■ **YOUR TASK**:
Please copy the stretch from the start of the items through the line containing "verzorgen BBQ Cateraar", changing "bruiloft" to "jubileum" and leaving all else the same.
(Beginning of DATA EXCERPTS)
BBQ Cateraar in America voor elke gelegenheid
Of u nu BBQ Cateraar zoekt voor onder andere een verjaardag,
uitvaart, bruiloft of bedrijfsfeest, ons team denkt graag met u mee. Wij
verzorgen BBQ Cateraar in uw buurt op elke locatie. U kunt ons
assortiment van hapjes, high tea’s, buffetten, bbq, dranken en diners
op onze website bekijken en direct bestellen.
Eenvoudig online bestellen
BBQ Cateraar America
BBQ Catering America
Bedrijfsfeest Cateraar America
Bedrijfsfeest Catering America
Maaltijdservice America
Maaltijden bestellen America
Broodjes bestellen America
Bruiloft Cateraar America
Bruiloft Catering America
(End of DATA EXCERPTS)
■ **EXERCISE RESULT**:
BBQ Cateraar in America voor elke gelegenheid
Of u nu BBQ Cateraar zoekt voor onder andere een verjaardag,
uitvaart, jubileum of bedrijfsfeest, ons team denkt graag met u mee. Wij
verzorgen BBQ Cateraar in uw buurt op elke locatie. U kunt ons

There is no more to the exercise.